Una parte preponderante delle risorse idriche della Cisgiordania e di Israele si trova nelle due falde sotterranee isolate dai corsi d’acqua di superficie che delineano il confine tra Israele e la Cisgiordania: la falda denominata dello Yarkon-Tanninim (o Turonian-Cenomanian), detta anche della falda montana, e quella di Eocene, le quali in media forniscono l’82% del rifornimento totale della Cisgiordania. Queste due falde vengono sfruttate attraverso l’estrazione da pozzi naturali o artificiali. È pacifico il carattere di internazionalità di tali falde e quindi la loro sottoposizione alle norme di diritto internazionale. Il problema di tali falde è stato oggetto anche della Dichiarazione di Principi firmata a Washington nel 1993 tra israeliani e palestinesi.
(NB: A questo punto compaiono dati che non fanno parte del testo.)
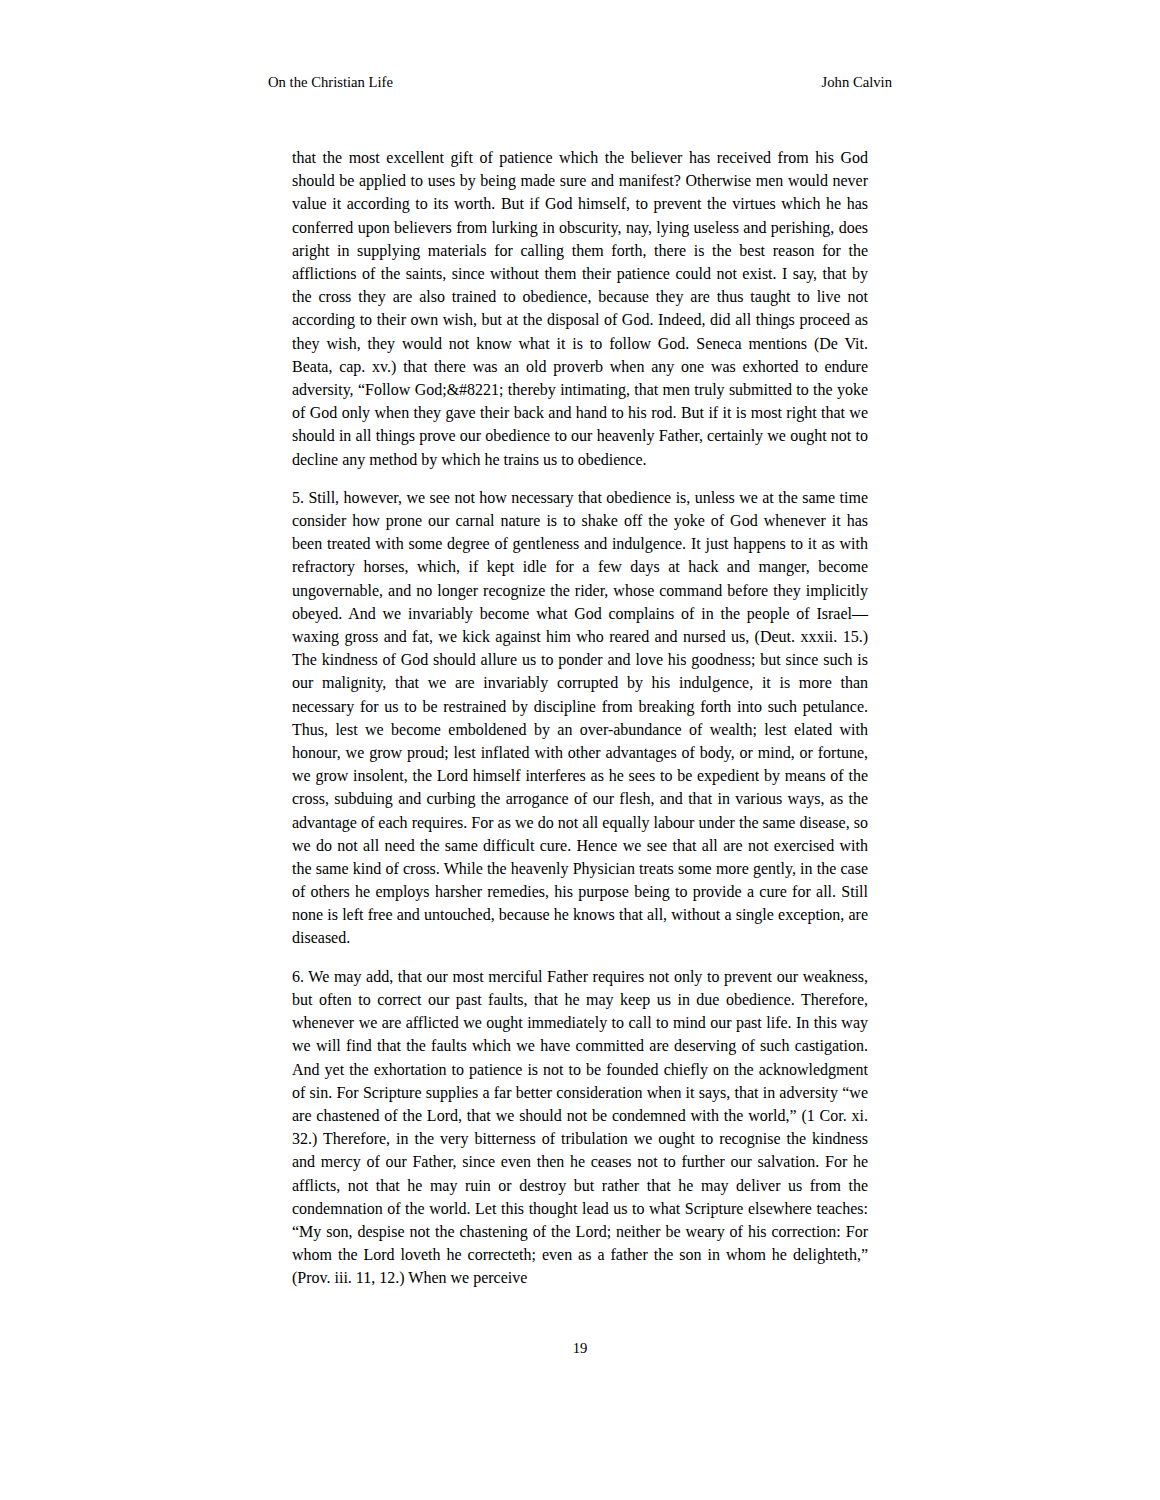On the Christian Life John Calvin
that the most excellent gift of patience which the believer has received from his God should be applied to uses by being made sure and manifest? Otherwise men would never value it according to its worth. But if God himself, to prevent the virtues which he has conferred upon believers from lurking in obscurity, nay, lying useless and perishing, does aright in supplying materials for calling them forth, there is the best reason for the afflictions of the saints, since without them their patience could not exist. I say, that by the cross they are also trained to obedience, because they are thus taught to live not according to their own wish, but at the disposal of God. Indeed, did all things proceed as they wish, they would not know what it is to follow God. Seneca mentions (De Vit. Beata, cap. xv.) that there was an old proverb when any one was exhorted to endure adversity, “Follow God;&#8221; thereby intimating, that men truly submitted to the yoke of God only when they gave their back and hand to his rod. But if it is most right that we should in all things prove our obedience to our heavenly Father, certainly we ought not to decline any method by which he trains us to obedience.
5. Still, however, we see not how necessary that obedience is, unless we at the same time consider how prone our carnal nature is to shake off the yoke of God whenever it has been treated with some degree of gentleness and indulgence. It just happens to it as with refractory horses, which, if kept idle for a few days at hack and manger, become ungovernable, and no longer recognize the rider, whose command before they implicitly obeyed. And we invariably become what God complains of in the people of Israel—waxing gross and fat, we kick against him who reared and nursed us, (Deut. xxxii. 15.) The kindness of God should allure us to ponder and love his goodness; but since such is our malignity, that we are invariably corrupted by his indulgence, it is more than necessary for us to be restrained by discipline from breaking forth into such petulance. Thus, lest we become emboldened by an over-abundance of wealth; lest elated with honour, we grow proud; lest inflated with other advantages of body, or mind, or fortune, we grow insolent, the Lord himself interferes as he sees to be expedient by means of the cross, subduing and curbing the arrogance of our flesh, and that in various ways, as the advantage of each requires. For as we do not all equally labour under the same disease, so we do not all need the same difficult cure. Hence we see that all are not exercised with the same kind of cross. While the heavenly Physician treats some more gently, in the case of others he employs harsher remedies, his purpose being to provide a cure for all. Still none is left free and untouched, because he knows that all, without a single exception, are diseased.
6. We may add, that our most merciful Father requires not only to prevent our weakness, but often to correct our past faults, that he may keep us in due obedience. Therefore, whenever we are afflicted we ought immediately to call to mind our past life. In this way we will find that the faults which we have committed are deserving of such castigation. And yet the exhortation to patience is not to be founded chiefly on the acknowledgment of sin. For Scripture supplies a far better consideration when it says, that in adversity “we are chastened of the Lord, that we should not be condemned with the world,” (1 Cor. xi. 32.) Therefore, in the very bitterness of tribulation we ought to recognise the kindness and mercy of our Father, since even then he ceases not to further our salvation. For he afflicts, not that he may ruin or destroy but rather that he may deliver us from the condemnation of the world. Let this thought lead us to what Scripture elsewhere teaches: “My son, despise not the chastening of the Lord; neither be weary of his correction: For whom the Lord loveth he correcteth; even as a father the son in whom he delighteth,” (Prov. iii. 11, 12.) When we perceive
19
La Dichiarazione stabiliva di focalizzare la futura cooperazione nella gestione delle risorse idriche della Cisgiordania e Gaza su “ proposal for studies and plans on water rights each part, as well as equitable utilization of joint water resources”.
Ad ogni buon conto, da una valutazione complessiva delle risorse emerge che circa due terzi dell’acqua consumata da Israele ogni anno provengono da territori su cui il paese ha imposto il suo controllo; la tecnologia adottata, però, ha consentito ad Israele di collocare le stazioni di captazione dell’acqua all’interno dei confini “originari” e, dunque, al sicuro da eventuali rivendicazioni palestinesi. In questi termini, dunque, l’occupazione militare non appare tanto rilevante per attingere alla falda, quanto per controllarne lo sfruttamento da parte della comunità palestinese, che in effetti è sottoposta a una serie di vincoli normativi oltre a quelli dettati dal ridotto bagaglio tecnologico di cui essa dispone.
Pertanto, partendo da premesse come questa, la “pace” è una chimera. Ciò che interessa alla borghesia israelo-palestinese è sfruttare la situazione e anzittutto la manodopera dei due popoli.